WASHINGTON – Chinese officials voiced doubts Monday that a contaminant identified in the blood thinner heparin was the root cause of severe allergic reactions in hundreds of Americans.
The officials suggested at an embassy news conference that the problem with the drug could have occurred in the United States. They plan to visit a Baxter International plant in Cherry Hill, N.J., to get a better picture of how the finished product is manufactured.
"When you see it, then you believe it," said Jin Shaohong, the deputy director general for the National Institute for the Control of Pharmaceutical and Biological Products in China.
Raw heparin is derived from pig intestines, often processed by small, unregistered workshops in China. The raw ingredient for Baxter's recalled heparin came from Wisconsin-based Scientific Protein Laboratories, which in turn owns a Chinese factory — Changzhou SPL — and buys additional raw heparin from other Chinese suppliers.
The Food and Drug Administration has counted 62 deaths from allergic-style reactions that were associated with recalled heparin batches. The FDA can't say for sure what caused the reactions, but the chief suspect is a contaminant that the agency discovered in supplies of raw heparin coming from China — a compound derived from animal cartilage that so closely mimics heparin that routine purity tests can't detect it.
Germany also discovered the contaminant and recalled batches of heparin after some patient illnesses.
But the Chinese officials contended Monday that batches not containing the contaminant — called oversulfated chondroitin — also have been associated with side effects.

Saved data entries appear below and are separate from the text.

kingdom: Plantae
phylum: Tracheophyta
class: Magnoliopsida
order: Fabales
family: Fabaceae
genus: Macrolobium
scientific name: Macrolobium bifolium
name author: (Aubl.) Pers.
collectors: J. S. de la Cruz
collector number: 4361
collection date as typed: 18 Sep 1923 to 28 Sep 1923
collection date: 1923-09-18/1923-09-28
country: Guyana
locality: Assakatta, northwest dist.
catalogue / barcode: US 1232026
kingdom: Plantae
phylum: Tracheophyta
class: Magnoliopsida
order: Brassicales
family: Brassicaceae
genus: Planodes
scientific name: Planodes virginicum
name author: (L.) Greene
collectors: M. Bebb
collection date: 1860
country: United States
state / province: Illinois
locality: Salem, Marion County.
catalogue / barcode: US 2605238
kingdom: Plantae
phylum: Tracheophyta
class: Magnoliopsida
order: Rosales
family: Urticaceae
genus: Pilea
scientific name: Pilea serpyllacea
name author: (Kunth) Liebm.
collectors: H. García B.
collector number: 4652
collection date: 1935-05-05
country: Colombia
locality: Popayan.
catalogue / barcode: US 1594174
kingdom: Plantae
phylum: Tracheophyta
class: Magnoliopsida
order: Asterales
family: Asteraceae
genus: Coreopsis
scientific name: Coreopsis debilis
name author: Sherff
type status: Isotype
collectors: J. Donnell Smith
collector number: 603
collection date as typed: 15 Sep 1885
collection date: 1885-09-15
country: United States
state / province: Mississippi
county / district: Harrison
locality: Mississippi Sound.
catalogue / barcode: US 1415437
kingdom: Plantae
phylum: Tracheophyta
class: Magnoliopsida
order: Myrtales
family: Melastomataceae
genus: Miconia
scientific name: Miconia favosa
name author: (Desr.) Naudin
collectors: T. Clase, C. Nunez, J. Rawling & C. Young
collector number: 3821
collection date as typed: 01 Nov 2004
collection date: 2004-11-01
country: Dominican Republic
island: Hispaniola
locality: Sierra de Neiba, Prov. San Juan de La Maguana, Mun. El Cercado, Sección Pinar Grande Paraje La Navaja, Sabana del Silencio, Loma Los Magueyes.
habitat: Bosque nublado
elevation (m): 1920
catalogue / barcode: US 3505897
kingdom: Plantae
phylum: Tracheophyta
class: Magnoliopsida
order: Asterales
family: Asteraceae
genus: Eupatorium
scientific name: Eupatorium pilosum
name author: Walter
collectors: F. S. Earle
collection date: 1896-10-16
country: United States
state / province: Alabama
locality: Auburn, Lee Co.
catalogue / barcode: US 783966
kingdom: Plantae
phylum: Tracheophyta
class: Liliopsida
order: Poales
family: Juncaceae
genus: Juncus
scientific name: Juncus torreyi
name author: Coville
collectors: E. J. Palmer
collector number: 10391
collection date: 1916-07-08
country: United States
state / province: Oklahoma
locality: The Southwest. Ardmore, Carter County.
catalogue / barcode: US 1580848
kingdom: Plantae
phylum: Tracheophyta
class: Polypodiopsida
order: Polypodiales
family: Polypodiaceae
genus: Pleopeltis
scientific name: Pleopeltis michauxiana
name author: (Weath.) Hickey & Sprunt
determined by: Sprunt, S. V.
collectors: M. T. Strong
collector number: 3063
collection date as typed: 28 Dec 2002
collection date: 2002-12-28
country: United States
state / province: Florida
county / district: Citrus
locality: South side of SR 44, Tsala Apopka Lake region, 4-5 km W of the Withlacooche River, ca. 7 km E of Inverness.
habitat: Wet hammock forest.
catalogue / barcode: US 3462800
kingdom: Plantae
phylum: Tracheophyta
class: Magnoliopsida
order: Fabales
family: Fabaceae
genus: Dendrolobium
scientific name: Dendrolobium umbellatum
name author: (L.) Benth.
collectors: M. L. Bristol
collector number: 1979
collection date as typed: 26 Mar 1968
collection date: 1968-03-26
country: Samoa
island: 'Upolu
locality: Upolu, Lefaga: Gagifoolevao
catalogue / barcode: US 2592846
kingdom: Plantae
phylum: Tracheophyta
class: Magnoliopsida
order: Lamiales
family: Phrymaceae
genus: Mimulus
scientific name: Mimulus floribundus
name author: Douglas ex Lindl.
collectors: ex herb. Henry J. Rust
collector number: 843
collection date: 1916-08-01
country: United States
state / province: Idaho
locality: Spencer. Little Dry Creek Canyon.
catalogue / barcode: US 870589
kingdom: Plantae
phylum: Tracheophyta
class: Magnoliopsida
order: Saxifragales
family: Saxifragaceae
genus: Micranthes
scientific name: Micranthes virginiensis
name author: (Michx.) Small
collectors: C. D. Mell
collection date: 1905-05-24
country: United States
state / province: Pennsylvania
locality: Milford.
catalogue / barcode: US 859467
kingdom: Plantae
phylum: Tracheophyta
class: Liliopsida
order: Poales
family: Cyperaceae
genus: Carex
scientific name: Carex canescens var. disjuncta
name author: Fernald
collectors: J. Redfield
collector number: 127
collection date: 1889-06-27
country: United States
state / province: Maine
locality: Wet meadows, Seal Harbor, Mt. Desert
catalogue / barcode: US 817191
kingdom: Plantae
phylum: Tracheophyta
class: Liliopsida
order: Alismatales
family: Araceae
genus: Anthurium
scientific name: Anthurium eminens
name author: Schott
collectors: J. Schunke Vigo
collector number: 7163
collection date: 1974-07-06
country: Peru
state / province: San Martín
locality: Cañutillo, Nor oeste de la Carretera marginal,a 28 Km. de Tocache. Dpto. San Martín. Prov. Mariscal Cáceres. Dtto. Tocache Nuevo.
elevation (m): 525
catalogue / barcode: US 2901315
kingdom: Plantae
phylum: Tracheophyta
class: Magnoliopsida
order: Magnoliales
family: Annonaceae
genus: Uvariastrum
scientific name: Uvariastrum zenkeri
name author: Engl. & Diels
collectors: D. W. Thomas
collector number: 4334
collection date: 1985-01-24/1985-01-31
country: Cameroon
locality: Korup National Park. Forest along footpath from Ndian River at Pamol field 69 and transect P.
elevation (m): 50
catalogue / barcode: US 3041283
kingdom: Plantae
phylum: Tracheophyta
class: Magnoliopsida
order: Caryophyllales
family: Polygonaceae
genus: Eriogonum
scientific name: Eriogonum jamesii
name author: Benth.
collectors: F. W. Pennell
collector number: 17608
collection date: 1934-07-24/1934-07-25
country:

"The oversulfated chondroitin can therefore not be a suspected root cause of heparin adverse events as reported in U.S. media previously," Shaohong said.
The FDA did not immediately respond, but Baxter denied that claim.
"We do not agree with that," said Baxter spokeswoman Erin Gardiner. "We have seen adverse event reports on batches where the contaminant has been confirmed to be present."
Baxter was considering the Chinese officials' request for additional heparin samples for their own further testing, Gardiner said.
The Chinese officials also said that aside from the U.S. and Germany, more than 10 other countries used heparin containing the contaminant to produce their final injection but reported no side effects. The officials also noted that the implicated Chinese factory — Changzhou SPL — was managed and overseen by a manager from its U.S. headquarters.